Nothing but the lines from the one that contains "378 111 1339.8" through the end of the data should be reproduced, and each must match exactly.

Source data:
______________________________
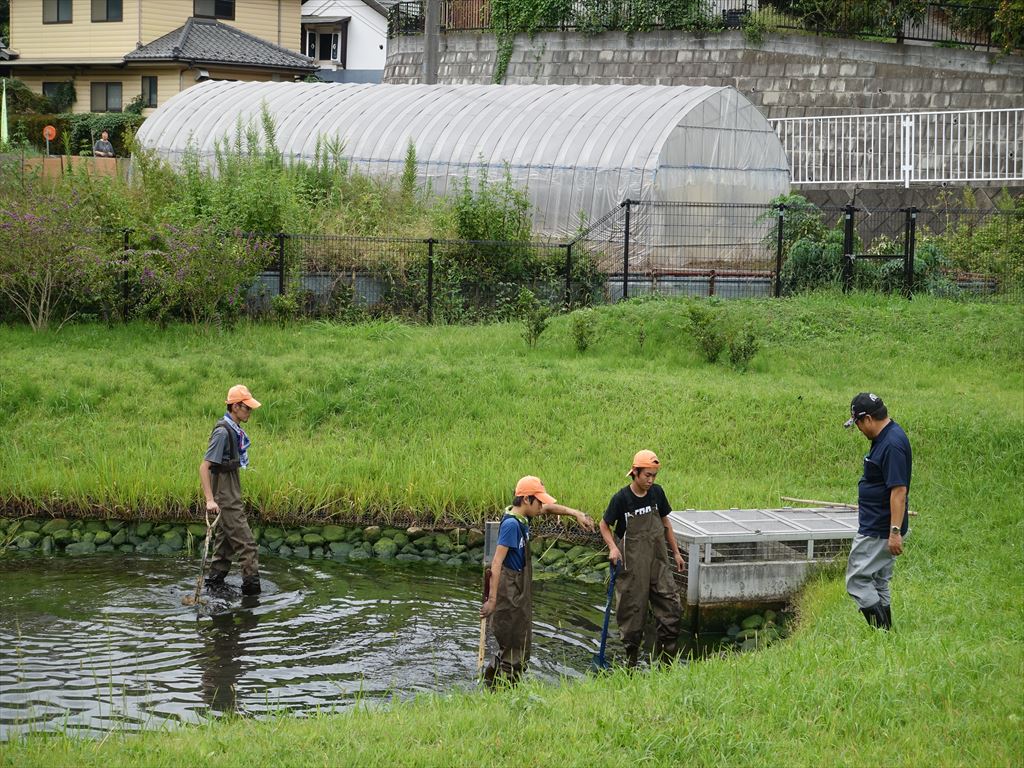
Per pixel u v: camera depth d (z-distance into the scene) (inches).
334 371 765.9
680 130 1127.6
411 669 426.0
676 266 1115.9
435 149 1243.8
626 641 450.9
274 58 2046.0
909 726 302.4
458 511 603.2
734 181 1163.9
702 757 287.0
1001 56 1357.0
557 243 1078.4
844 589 464.8
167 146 1416.1
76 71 2090.3
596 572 556.4
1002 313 928.3
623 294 1013.8
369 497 611.2
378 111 1339.8
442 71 1740.9
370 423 708.7
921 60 1396.4
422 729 314.2
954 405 713.0
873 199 1295.5
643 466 444.1
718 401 722.2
______________________________
Result of this task:
378 111 1339.8
442 71 1740.9
370 423 708.7
921 60 1396.4
422 729 314.2
954 405 713.0
873 199 1295.5
643 466 444.1
718 401 722.2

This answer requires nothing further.